According to the report, Counsel for Brown emailed Plaintiff’s counsel on
4/10/25 that “…the only authority that has since been provided, or will be
provided, is authority for a waiver of costs/malicious prosecution in exchange
for a dismissal with prejudice such that mediation would not be beneficial for
the parties and needlessly run up costs on both sides.” With that, Plaintiff’s
Counsel states that no mediation has taken place and no agreement to mediate
has been reached.
Discussion
Plaintiff
has agreed to settle its case against the Settling Defendants for $45,000.00
(“Settlement”). The settlement agreement between Plaintiff and the Settling
Defendants of all claims related to the subject incident against the Settling
Defendants was not memorialized into a written settlement agreement but for the
attached Release of all claims against the Settling Defendants in exchange of
the payments is set forth in the Release. (See Motion, Ex. C, pp. 39-41 of 44
of PDF.)
As
explained in the motion, Defendant Kenneth Brown, D.D.S. performed the surgical
procedures on Plaintiff, and Defendant Dr. Wu performed the prosthodontic
procedures on Plaintiff. (Motion p. 5.)
Four implants were placed in the upper arch and four implants were placed in
the lower arch. The implant in the area of tooth No. 4 was removed and
subsequently replaced. Plaintiff is
alleging the implant in the No. 4 position was improperly placed and caused an
oroantral fistula which required several corrective surgeries. Plaintiff is also alleging bilateral numbness
in her lower lip and chin areas.
Plaintiff was not happy with the design issues and the permanent
prostheses were never placed in her mouth.
Courts
have long recognized that there is no precise way to measure good faith of a
settlement with one of several tortfeasors. (See North Country Contractor’s
Association v. Touchstone Ins. Servo (1994) 27 Cal.App.4th 1085, 1095
[while precision is difficult or impossible in establishing the appropriate
amount of settlement, “an educated guess is the best a judge can do when
deciding whether a settlement is made in good faith.”].) In determining whether
a settlement is within the ballpark of the settling defendants’ proportional
share of liability, the court should weigh various factors, known as the Tech-Bilt
factors as articulated in the seminal case of Tech Bilt, Inc. vs.

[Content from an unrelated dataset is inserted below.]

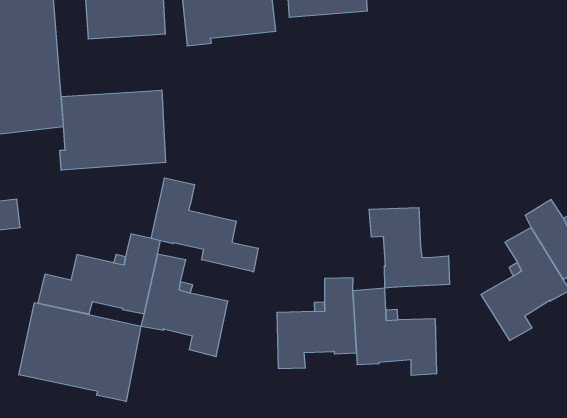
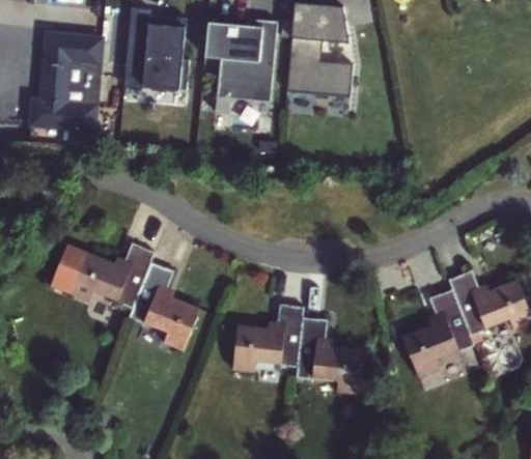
building: [60,90,166,170] -> none
building: [151,178,258,272] -> none
building: [369,208,449,288] -> none
building: [19,303,141,402] -> none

Woodward Clyde & Associates (1985) 38 Cal.3d 488, 499.) However, the
Court is not required to weigh the Tech-Bilt factors when a good faith motion
is uncontested. In City of Grand Terrace v. Superior Court (1985) 192
Cal.App.3d 1251, the Appellate Court specifically held that:
Of
the hundreds of motions for good faith determination presented for trial court
approval each year, the overwhelming majority are unopposed and granted
summarily by the trial court. At the time of filing in many cases, the moving
party does not know if a contest will develop. If each motion required a full
recital by declaration or affidavit setting forth a complete factual response
to all of the underlying Tech-Bilt factors, literally thousands of
attorney hours would be consumed, and inch-thick motions would have to be read
and considered by trial courts in an exercise which would waste the valuable
judicial and legal time and a client's resources. It must also be remembered
that Tech-Bilt was decided on a contested basis. We are unaware of any
reported decision which has reversed an uncontested good faith determination
and we, therefore, conclude that only when the good faith nature of a
settlement is disputed, it is incumbent upon the trial court to consider and
weigh the Tech-Bilt factors. That
is to say, when no one objects, the bare bones motion sets forth the ground of
good faith, accompanied by a declaration which sets forth a brief background of
the case is sufficient. (Id. at p. 1261.)
Consequently,
according to Grand Terrace, when an Application for Good Faith
Settlement is uncontested, the court need not weigh the Tech-Bilt
factors. With that, absent an opposition to prove the absence of good faith,
the court grants the motion.
Conclusion
Based
on the foregoing, the motion is granted.